▶ Excerpted records
::::
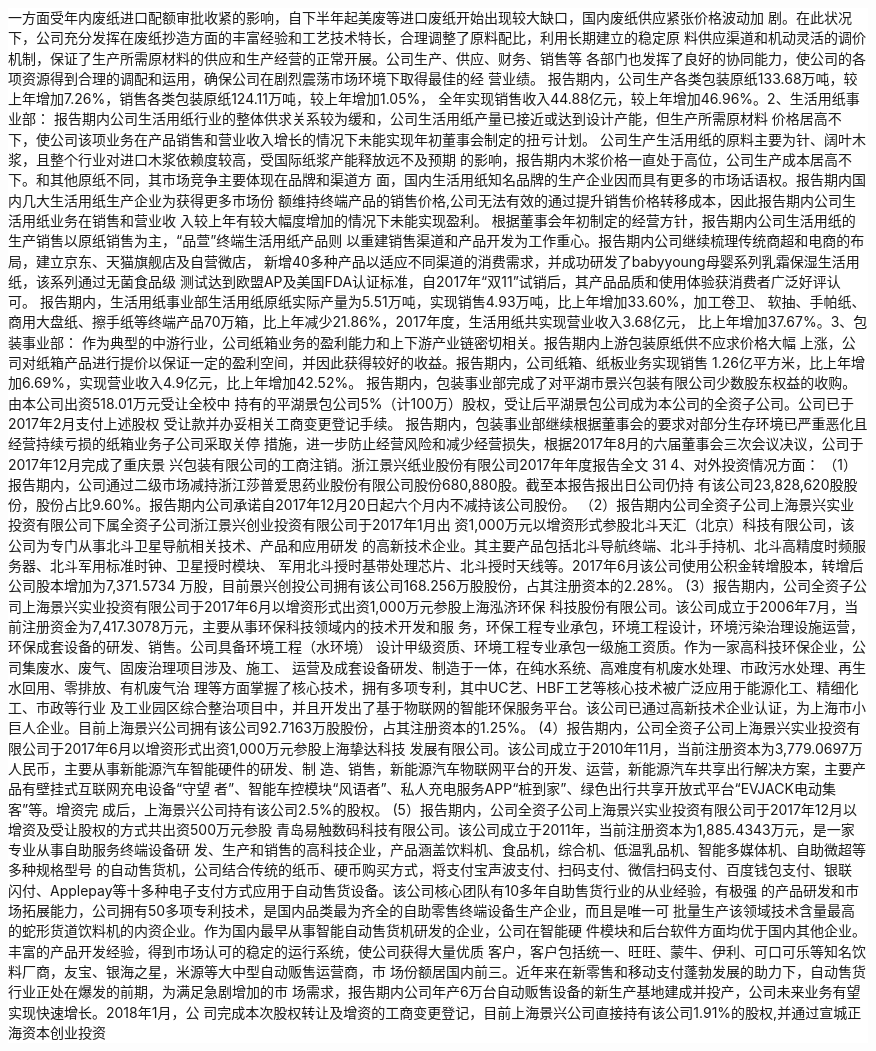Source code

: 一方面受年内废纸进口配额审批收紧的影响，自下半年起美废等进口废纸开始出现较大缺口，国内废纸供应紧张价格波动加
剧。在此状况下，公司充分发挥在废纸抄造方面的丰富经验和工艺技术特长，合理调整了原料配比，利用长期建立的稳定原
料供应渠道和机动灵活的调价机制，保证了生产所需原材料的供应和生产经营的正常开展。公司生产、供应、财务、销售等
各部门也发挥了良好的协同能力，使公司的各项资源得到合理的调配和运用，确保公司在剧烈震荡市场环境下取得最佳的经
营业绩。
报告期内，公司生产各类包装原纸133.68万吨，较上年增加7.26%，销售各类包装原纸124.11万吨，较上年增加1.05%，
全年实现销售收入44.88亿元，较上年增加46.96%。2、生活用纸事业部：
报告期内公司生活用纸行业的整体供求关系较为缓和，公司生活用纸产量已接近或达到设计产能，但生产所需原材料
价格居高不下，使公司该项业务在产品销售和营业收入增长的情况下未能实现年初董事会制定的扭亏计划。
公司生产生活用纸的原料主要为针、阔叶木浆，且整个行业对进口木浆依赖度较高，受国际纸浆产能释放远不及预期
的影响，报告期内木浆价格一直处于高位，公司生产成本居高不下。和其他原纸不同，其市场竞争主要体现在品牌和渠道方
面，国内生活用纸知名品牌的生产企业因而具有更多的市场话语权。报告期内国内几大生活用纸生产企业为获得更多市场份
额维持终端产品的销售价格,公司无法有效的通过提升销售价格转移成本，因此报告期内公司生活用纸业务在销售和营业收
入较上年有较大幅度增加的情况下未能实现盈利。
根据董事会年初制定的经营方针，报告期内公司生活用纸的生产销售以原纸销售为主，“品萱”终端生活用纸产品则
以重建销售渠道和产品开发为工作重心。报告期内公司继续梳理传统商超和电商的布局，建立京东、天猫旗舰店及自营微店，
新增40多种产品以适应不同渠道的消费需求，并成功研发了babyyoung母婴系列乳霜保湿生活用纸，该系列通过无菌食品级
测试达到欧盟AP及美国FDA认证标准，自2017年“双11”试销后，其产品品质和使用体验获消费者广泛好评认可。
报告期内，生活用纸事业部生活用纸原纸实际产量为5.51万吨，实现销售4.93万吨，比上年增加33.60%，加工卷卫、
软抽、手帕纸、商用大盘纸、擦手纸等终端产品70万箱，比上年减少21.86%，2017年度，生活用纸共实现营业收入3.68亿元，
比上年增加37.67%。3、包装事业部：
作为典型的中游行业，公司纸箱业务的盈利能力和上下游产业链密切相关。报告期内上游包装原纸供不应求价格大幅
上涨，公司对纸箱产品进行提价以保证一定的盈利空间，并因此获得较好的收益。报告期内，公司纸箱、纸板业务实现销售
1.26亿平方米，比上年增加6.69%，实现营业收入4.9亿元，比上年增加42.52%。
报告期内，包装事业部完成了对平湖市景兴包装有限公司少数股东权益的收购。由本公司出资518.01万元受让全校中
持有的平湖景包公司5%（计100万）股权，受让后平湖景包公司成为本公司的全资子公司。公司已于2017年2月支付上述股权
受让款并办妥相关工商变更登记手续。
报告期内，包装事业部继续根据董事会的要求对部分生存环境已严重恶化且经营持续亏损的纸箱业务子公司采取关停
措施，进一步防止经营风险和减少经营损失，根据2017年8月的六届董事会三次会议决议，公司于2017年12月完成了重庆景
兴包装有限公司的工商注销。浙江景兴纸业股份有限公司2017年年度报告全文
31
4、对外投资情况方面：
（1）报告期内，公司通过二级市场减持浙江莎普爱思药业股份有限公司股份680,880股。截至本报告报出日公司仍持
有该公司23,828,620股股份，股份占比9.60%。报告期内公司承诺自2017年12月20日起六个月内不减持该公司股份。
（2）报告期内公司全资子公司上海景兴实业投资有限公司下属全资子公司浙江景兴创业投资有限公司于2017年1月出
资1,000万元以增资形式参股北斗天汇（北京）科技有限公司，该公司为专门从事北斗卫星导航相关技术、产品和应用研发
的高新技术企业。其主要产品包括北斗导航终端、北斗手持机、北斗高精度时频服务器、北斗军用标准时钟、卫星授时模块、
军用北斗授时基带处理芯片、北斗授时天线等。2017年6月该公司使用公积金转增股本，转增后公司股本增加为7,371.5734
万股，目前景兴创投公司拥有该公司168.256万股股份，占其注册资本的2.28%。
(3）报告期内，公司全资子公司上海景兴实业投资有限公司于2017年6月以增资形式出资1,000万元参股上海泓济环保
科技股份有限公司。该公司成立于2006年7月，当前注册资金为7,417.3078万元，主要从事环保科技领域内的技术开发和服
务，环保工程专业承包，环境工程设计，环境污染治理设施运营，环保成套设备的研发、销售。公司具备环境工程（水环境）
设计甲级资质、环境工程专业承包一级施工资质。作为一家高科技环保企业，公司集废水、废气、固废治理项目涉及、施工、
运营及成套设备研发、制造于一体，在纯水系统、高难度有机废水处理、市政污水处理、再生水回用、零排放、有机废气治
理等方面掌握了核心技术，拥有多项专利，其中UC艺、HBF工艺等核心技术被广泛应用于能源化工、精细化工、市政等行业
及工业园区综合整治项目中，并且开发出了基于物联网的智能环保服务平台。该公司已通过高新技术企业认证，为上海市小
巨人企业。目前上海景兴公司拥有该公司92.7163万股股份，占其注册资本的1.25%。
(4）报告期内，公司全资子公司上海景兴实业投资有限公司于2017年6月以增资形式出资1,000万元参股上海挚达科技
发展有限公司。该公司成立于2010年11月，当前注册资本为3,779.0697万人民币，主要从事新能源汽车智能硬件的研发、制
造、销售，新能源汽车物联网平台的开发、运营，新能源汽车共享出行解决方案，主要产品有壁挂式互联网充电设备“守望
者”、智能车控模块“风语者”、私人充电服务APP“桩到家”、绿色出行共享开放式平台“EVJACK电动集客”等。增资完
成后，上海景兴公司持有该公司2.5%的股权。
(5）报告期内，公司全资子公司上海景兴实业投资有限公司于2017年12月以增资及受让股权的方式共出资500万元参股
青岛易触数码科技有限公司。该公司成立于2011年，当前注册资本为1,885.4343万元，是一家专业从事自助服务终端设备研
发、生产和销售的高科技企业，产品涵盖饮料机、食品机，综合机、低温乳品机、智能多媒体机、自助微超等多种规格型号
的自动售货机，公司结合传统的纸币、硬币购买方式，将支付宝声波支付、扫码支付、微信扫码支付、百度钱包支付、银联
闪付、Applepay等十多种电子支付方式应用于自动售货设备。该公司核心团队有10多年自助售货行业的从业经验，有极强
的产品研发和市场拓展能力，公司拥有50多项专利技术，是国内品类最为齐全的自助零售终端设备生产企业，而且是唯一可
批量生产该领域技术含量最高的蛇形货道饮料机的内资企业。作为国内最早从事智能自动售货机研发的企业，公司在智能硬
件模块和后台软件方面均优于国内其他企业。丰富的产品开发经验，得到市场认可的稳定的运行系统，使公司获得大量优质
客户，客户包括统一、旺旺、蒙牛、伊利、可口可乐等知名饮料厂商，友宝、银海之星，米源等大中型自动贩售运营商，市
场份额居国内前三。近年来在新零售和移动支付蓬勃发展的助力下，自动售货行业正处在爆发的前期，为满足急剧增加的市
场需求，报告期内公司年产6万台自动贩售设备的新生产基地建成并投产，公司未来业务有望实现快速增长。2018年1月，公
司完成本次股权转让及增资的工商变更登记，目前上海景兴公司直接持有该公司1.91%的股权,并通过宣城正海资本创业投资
::::
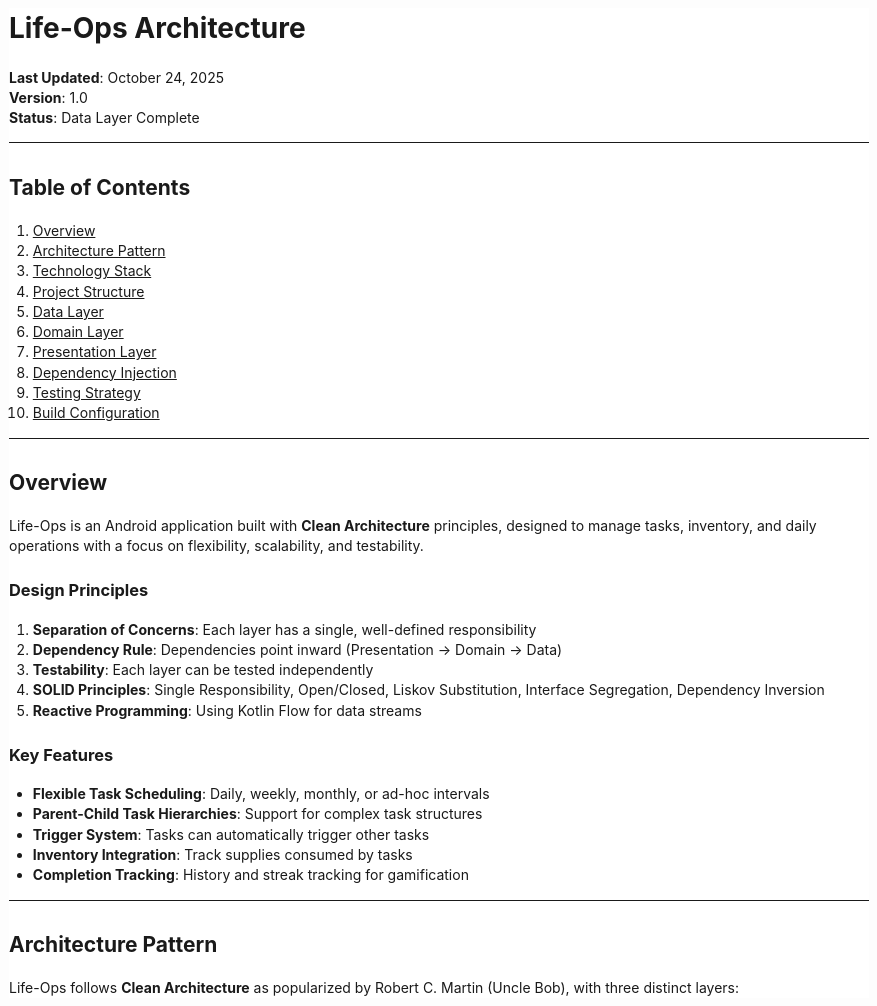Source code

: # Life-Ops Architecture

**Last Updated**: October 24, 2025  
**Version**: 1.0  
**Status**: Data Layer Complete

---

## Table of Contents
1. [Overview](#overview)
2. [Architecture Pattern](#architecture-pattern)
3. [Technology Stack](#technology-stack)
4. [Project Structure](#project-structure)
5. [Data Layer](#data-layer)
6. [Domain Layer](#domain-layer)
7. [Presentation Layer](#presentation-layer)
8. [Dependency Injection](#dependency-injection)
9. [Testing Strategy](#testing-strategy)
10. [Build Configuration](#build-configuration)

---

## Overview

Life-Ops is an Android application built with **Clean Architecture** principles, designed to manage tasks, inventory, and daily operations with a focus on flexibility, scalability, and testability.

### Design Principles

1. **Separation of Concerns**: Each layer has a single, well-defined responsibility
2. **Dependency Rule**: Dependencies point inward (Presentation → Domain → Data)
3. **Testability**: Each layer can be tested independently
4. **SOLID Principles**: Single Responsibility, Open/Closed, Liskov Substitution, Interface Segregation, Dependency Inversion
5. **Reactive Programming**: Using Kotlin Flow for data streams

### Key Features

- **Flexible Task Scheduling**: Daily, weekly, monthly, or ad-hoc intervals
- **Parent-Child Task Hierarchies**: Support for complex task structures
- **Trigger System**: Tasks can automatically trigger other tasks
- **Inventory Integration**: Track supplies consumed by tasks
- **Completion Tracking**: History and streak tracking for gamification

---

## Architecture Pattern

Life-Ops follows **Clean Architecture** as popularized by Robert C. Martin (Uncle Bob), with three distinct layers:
::::
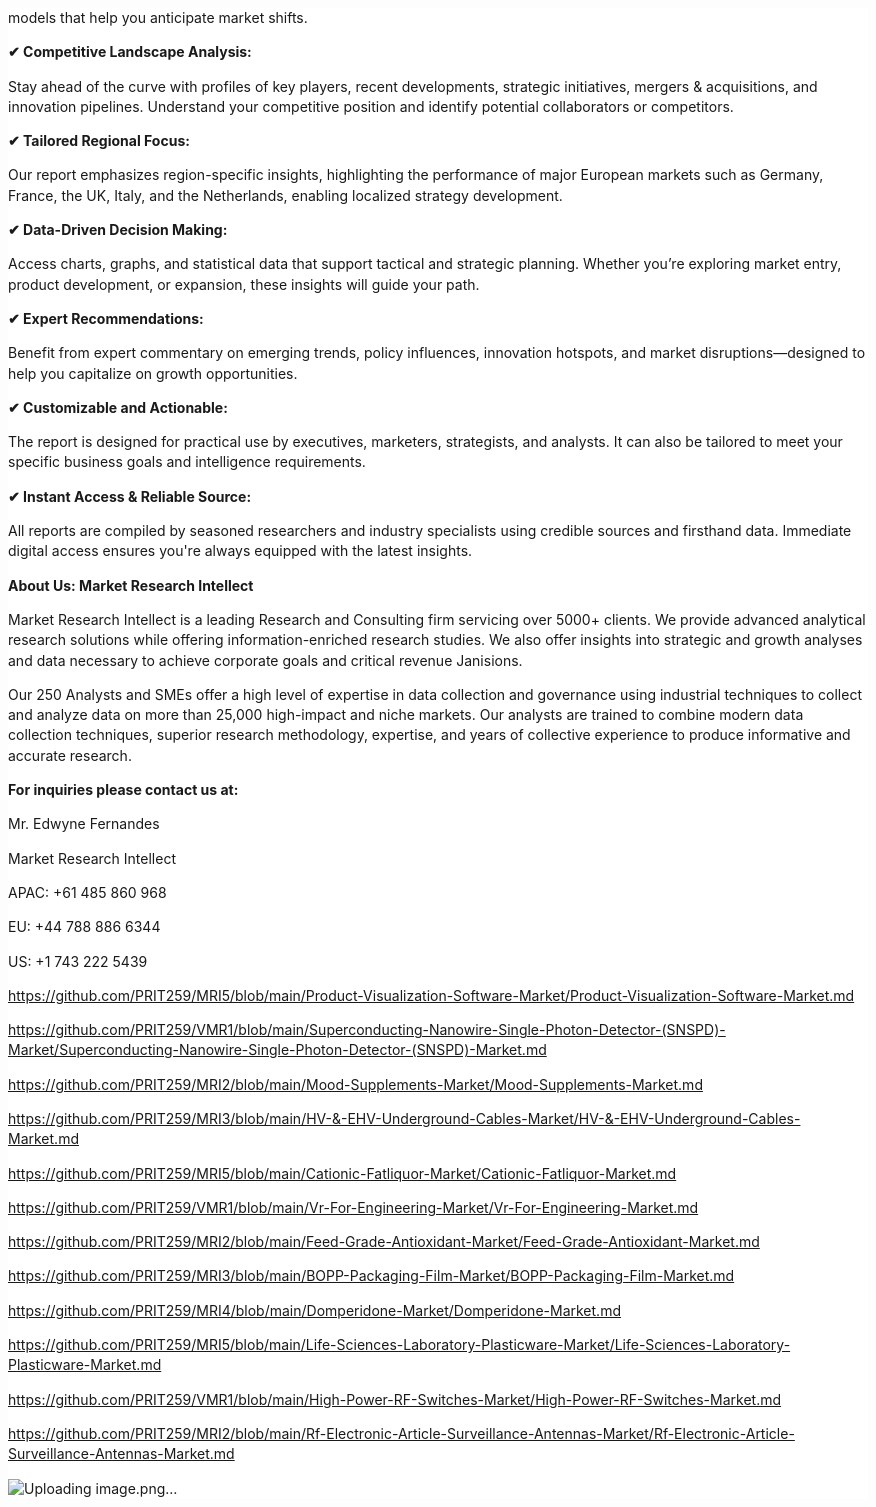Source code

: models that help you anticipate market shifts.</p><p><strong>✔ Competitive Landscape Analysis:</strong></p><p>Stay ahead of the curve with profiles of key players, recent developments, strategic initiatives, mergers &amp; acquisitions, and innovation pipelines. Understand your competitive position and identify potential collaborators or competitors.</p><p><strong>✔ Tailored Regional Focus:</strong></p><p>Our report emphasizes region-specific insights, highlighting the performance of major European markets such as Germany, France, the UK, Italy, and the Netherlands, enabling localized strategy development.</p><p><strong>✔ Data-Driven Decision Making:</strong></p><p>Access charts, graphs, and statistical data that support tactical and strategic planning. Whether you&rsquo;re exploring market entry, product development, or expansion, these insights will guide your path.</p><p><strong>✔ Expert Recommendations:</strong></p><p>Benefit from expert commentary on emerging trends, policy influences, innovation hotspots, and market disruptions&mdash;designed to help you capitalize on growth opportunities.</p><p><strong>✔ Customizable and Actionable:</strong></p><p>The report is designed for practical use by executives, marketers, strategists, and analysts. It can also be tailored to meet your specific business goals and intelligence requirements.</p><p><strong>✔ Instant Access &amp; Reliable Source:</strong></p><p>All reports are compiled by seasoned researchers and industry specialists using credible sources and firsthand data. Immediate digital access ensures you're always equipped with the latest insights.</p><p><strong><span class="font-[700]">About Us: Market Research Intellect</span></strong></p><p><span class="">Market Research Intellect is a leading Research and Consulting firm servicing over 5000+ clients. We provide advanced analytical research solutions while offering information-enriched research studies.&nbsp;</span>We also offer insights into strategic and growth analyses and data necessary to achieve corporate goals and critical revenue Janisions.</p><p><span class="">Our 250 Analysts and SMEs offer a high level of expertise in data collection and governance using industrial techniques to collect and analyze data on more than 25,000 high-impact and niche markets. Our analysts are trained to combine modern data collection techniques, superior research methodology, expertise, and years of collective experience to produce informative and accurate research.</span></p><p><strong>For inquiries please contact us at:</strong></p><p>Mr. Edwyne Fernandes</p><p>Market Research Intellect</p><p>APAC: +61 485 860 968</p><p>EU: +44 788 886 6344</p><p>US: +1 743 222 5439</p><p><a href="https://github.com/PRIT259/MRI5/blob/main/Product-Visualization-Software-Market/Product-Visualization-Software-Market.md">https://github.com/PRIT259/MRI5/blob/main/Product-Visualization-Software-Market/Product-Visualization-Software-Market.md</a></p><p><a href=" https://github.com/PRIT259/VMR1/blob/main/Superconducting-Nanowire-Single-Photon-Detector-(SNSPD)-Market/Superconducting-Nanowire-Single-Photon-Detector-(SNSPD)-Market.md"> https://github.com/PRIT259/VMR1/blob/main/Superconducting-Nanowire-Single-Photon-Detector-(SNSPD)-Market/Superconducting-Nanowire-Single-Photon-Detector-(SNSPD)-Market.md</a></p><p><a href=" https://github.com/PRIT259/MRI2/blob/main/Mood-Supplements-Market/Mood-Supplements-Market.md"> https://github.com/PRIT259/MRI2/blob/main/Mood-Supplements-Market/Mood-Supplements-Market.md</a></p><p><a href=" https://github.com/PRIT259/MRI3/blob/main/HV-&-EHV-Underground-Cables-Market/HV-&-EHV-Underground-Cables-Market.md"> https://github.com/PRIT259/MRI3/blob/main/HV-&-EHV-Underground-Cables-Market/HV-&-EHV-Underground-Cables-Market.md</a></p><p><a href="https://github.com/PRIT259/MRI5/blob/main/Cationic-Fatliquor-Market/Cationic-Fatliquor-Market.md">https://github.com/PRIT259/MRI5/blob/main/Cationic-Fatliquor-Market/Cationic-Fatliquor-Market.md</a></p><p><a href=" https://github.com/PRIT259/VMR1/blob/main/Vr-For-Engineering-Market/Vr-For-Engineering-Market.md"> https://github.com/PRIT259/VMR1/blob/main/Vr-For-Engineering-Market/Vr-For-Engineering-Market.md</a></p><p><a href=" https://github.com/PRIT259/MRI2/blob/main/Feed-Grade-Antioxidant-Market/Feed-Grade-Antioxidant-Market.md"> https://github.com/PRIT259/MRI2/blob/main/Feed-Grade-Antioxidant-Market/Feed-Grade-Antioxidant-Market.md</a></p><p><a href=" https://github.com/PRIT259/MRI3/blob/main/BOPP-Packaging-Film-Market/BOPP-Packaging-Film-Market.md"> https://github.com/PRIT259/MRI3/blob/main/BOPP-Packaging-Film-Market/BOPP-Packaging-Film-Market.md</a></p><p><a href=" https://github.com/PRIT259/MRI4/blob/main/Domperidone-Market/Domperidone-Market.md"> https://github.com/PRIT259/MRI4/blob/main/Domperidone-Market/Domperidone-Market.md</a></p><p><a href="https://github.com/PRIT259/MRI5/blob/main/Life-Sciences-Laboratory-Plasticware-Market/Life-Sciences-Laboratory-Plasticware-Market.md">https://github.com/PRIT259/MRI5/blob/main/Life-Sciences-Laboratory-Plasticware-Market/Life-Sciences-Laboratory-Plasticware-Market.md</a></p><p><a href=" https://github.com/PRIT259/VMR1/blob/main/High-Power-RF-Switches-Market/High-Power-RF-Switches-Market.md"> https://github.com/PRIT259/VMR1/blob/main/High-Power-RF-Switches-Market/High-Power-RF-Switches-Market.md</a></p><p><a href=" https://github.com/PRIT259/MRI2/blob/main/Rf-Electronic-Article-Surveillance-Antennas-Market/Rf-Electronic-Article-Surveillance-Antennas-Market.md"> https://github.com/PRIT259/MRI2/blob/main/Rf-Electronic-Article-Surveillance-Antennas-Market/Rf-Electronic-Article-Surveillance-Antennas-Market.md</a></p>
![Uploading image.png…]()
::::
▶ What this task involves
Convert the lines of the second block's source text, starting with the line containing "October 24, 2025" and going on through the line containing "### Design Principles", into a JSON list of strings with one string per line and blank lines omitted.

▶ Solution to this task
[
  "**Last Updated**: October 24, 2025  ",
  "**Version**: 1.0  ",
  "**Status**: Data Layer Complete",
  "---",
  "## Table of Contents",
  "1. [Overview](#overview)",
  "2. [Architecture Pattern](#architecture-pattern)",
  "3. [Technology Stack](#technology-stack)",
  "4. [Project Structure](#project-structure)",
  "5. [Data Layer](#data-layer)",
  "6. [Domain Layer](#domain-layer)",
  "7. [Presentation Layer](#presentation-layer)",
  "8. [Dependency Injection](#dependency-injection)",
  "9. [Testing Strategy](#testing-strategy)",
  "10. [Build Configuration](#build-configuration)",
  "---",
  "## Overview",
  "Life-Ops is an Android application built with **Clean Architecture** principles, designed to manage tasks, inventory, and daily operations with a focus on flexibility, scalability, and testability.",
  "### Design Principles"
]